Vultures in South Asia face imminent extinction
No vultures will be left in India and the rest of South Asia if no immediate steps are taken for their conservation, non-governmental organisations have warned.
Hyderabad: No vultures will be left in India and the rest of South Asia if no immediate steps are taken for their conservation, non-governmental organisations have warned.
South Asia once had millions of vultures but over the last one decade, 99 percent of them have disappeared.
"This is the fastest decline of any bird species ever reported anywhere in the world," Asad R. Rahmani, director, Bombay Natural History Society (BNHS) said.
Rahmani, a scientist with over three decades of experience, said unlike some other bird species which face extinction because of poaching and habitat destruction, vultures were disappearing only because of a drug called diclofenac.
He pointed out that though the Indian government banned the drug for veterinary use in 2006 to save vultures, it was still being used. The pain killer for humans is being diverted for veterinary use.
Demanding that the government make it a prescriptive drug, Rahmani said vultures feeding on carcasses of cattle given diclofenac die in three to 10 days. "The study by Indian Veterinary Research Institute has shown that kidney failure occurs in such vultures and they don`t recover," he said.
"For vultures, this drug is as lethal as cyanide," he stressed.
India had once had four to five million vultures but only a few thousand of them are left now.

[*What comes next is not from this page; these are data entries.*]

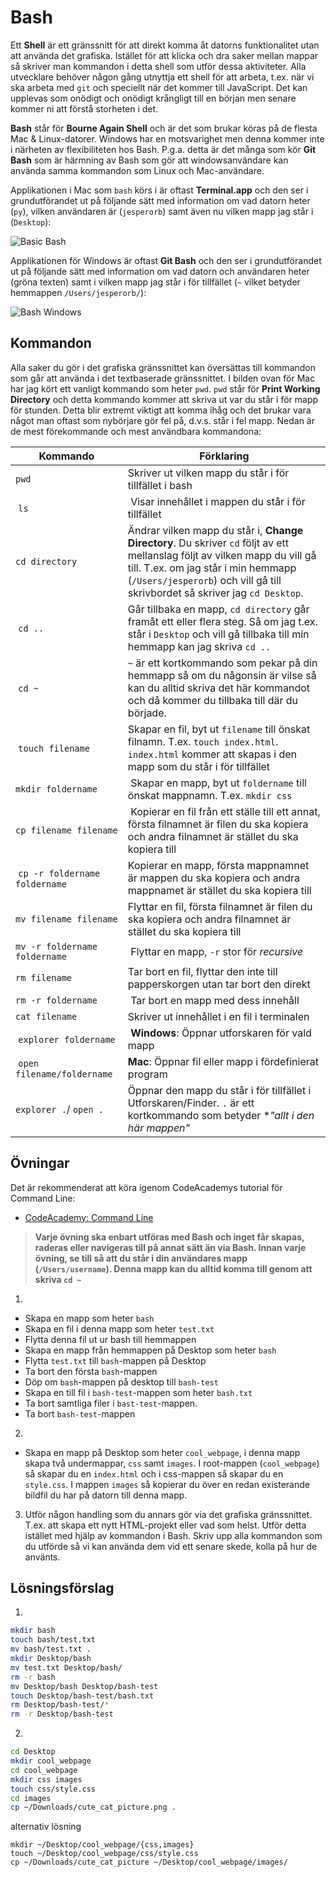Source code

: # Bash

Ett **Shell** är ett gränssnitt för att direkt komma åt datorns funktionalitet utan att använda det grafiska. Istället för att klicka och dra saker mellan mappar så skriver man kommandon i detta shell som utför dessa aktiviteter. Alla utvecklare behöver någon gång utnyttja ett shell för att arbeta, t.ex. när vi ska arbeta med `git` och speciellt när det kommer till JavaScript. Det kan upplevas som onödigt och onödigt krångligt till en början men senare kommer ni att förstå storheten i det.

**Bash** står för **Bourne Again Shell** och är det som brukar köras på de flesta Mac & Linux-datorer. Windows har en motsvarighet men denna kommer inte i närheten av flexibiliteten hos Bash. P.g.a. detta är det många som kör **Git Bash** som är härmning av Bash som gör att windowsanvändare kan använda samma kommandon som Linux och Mac-användare.

Applikationen i Mac som `bash` körs i är oftast **Terminal.app** och den ser i grundutförandet ut på följande sätt med information om vad datorn heter (`py`), vilken användaren är (`jesperorb`) samt även nu vilken mapp jag står i (`Desktop`):

![Basic Bash](https://i.imgur.com/lXvNCVI.png)

Applikationen för Windows är oftast **Git Bash** och den ser i grundutförandet ut på följande sätt med information om vad datorn och användaren heter (gröna texten) samt i vilken mapp jag står i för tillfället (`~` vilket betyder hemmappen `/Users/jesperorb/`):

![Bash Windows](https://i.imgur.com/cwax9Fe.png)


## Kommandon

Alla saker du gör i det grafiska gränssnittet kan översättas till kommandon som går att använda i det textbaserade gränssnittet. I bilden ovan för Mac har jag kört ett vanligt kommando som heter `pwd`. `pwd` står för **Print Working Directory** och detta kommando kommer att skriva ut var du står i för mapp för stunden. Detta blir extremt viktigt att komma ihåg och det brukar vara något man oftast som nybörjare gör fel på, d.v.s. står i fel mapp. Nedan är de mest förekommande och mest användbara kommandona:

| Kommando                        | Förklaring    |
| --------------------------------|---------------|
| `pwd`                           | Skriver ut vilken mapp du står i för tillfället i bash |
| `ls`                            | Visar innehållet i mappen du står i för tillfället | 
| `cd directory`                  | Ändrar vilken mapp du står i, **Change Directory**. Du skriver `cd` följt av ett mellanslag följt av vilken mapp du vill gå till. T.ex. om jag står i min hemmapp (`/Users/jesperorb`) och vill gå till skrivbordet så skriver jag `cd Desktop`. |
| `cd ..`                         | Går tillbaka en mapp, `cd directory` går framåt ett eller flera steg. Så om jag t.ex. står i `Desktop` och vill gå tillbaka till min hemmapp kan jag skriva `cd ..` |
| `cd ~`                          | `~` är ett kortkommando som pekar på din hemmapp så om du någonsin är vilse så kan du alltid skriva det här kommandot och då kommer du tillbaka till där du började. | 
| `touch filename`                | Skapar en fil, byt ut `filename` till önskat filnamn. T.ex. `touch index.html`. `index.html` kommer att skapas i den mapp som du står i för tillfället |
| `mkdir foldername`              | Skapar en mapp, byt ut `foldername` till önskat mappnamn. T.ex. `mkdir css` |
| `cp filename filename`          | Kopierar en fil från ett ställe till ett annat, första filnamnet är filen du ska kopiera och andra filnamnet är stället du ska kopiera till |
| `cp -r foldername foldername `  | Kopierar en mapp, första mappnamnet är mappen du ska kopiera och andra mappnamet är stället du ska kopiera till |
| `mv filename filename`          | Flyttar en fil, första filnamnet är filen du ska kopiera och andra filnamnet är stället du ska kopiera till  |
| `mv -r foldername foldername`   | Flyttar en mapp, `-r` stor för _recursive_ |
| `rm filename`                   | Tar bort en fil, flyttar den inte till papperskorgen utan tar bort den direkt | 
| `rm -r foldername`              | Tar bort en mapp med dess innehåll | 
| `cat filename`                  | Skriver ut innehållet i en fil i terminalen |
| `explorer foldername`           | **Windows**: Öppnar utforskaren för vald mapp |
| `open filename/foldername`      | **Mac**: Öppnar fil eller mapp i fördefinierat program |
| `explorer .`/ `open .`          | Öppnar den mapp du står i för tillfället i Utforskaren/Finder. `.` är ett kortkommando som betyder **"allt i den här mappen"* |


## Övningar

Det är rekommenderat att köra igenom CodeAcademys tutorial för Command Line:
 * [CodeAcademy: Command Line](https://www.codecademy.com/learn/learn-the-command-line)

> **Varje övning ska enbart utföras med Bash och inget får skapas, raderas eller navigeras till på annat sätt än via Bash. Innan varje övning, se till så att du står i din användares mapp (`/Users/username`). Denna mapp kan du alltid komma till genom att skriva `cd ~`**

1. 
 * Skapa en mapp som heter `bash`
 * Skapa en fil i denna mapp som heter `test.txt`
 * Flytta denna fil ut ur bash till hemmappen
 * Skapa en mapp från hemmappen på Desktop som heter `bash`
 * Flytta `test.txt` till `bash`-mappen på Desktop
 * Ta bort den första `bash`-mappen
 * Döp om `bash`-mappen på desktop till `bash-test`
 * Skapa en till fil i `bash-test`-mappen som heter `bash.txt`
 * Ta bort samtliga filer i `bast-test`-mappen.
 * Ta bort `bash-test`-mappen

2.
 * Skapa en mapp på Desktop som heter `cool_webpage`, i denna mapp skapa två undermappar, `css` samt `images`. I root-mappen (`cool_webpage`) så skapar du en `index.html` och i css-mappen så skapar du en `style.css`. I mappen `images` så kopierar du över en redan existerande bildfil du har på datorn till denna mapp.

3. Utför någon handling som du annars gör via det grafiska gränssnittet. T.ex. att skapa ett nytt HTML-projekt eller vad som helst. Utför detta istället med hjälp av kommandon i Bash. Skriv upp alla kommandon som du utförde så vi kan använda dem vid ett senare skede, kolla på hur de använts.

## Lösningsförslag

1.
```bash
mkdir bash
touch bash/test.txt
mv bash/test.txt .
mkdir Desktop/bash
mv test.txt Desktop/bash/
rm -r bash
mv Desktop/bash Desktop/bash-test
touch Desktop/bash-test/bash.txt
rm Desktop/bash-test/*
rm -r Desktop/bash-test
```

2. 
```bash
cd Desktop
mkdir cool_webpage
cd cool_webpage
mkdir css images
touch css/style.css
cd images
cp ~/Downloads/cute_cat_picture.png .
```

alternativ lösning
```
mkdir ~/Desktop/cool_webpage/{css,images}
touch ~/Desktop/cool_webpage/css/style.css
cp ~/Downloads/cute_cat_picture ~/Desktop/cool_webpage/images/
```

South Asia`s all three Gyps species of vulture are listed as critically endangered on the International Union for Conservation of Nature (IUCN) Red List.
The BNHS, a 128-year-old NGO engaged in conservation of biological diversity, is also involved in captive conservation and breeding of vultures. "We will release these birds once diclofenac is completely phased out," said Rahmani, one of the first to raise the issue in India.
Saving Asia`s Vultures from Extinction (SAVE), a consortium of 10 national and international NGOs headed by the BNHS, is highlighting the problem during the ongoing United Nations Conference on Biodiversity here.
SAVE is spearheading efforts to phase out diclofenac, launch conservation breeding programmes and create "vulture safe zones" - 100 km radius areas in which intensive efforts are made to remove diclofenac, in preparation for future vulture releases.
The IUCN has also taken an initiative to develop a South Asia Regional Vulture Recovery Project for submission to Global Environment Facility (GEF).
The governments of India, Bangladesh, Nepal and Pakistan adopted a regional declaration in May this year for co-ordination and collaboration in vulture conservation.
The NGOs described the loss of the vultures as the loss of a critically important ecosystem service. Animal carcasses are now being left to rot, leading to an enormous waste disposal problem and to a number of health concerns. Feral dogs, dog attacks and the risk of rabies have all increased, they said.
The loss of vultures has also had social impacts on some communities, such as the Parsis, who traditionally offered their dead to the vultures in "Towers of Silence", and the Jains, whose "Panjrapores" (animal shelters) also relied on vultures.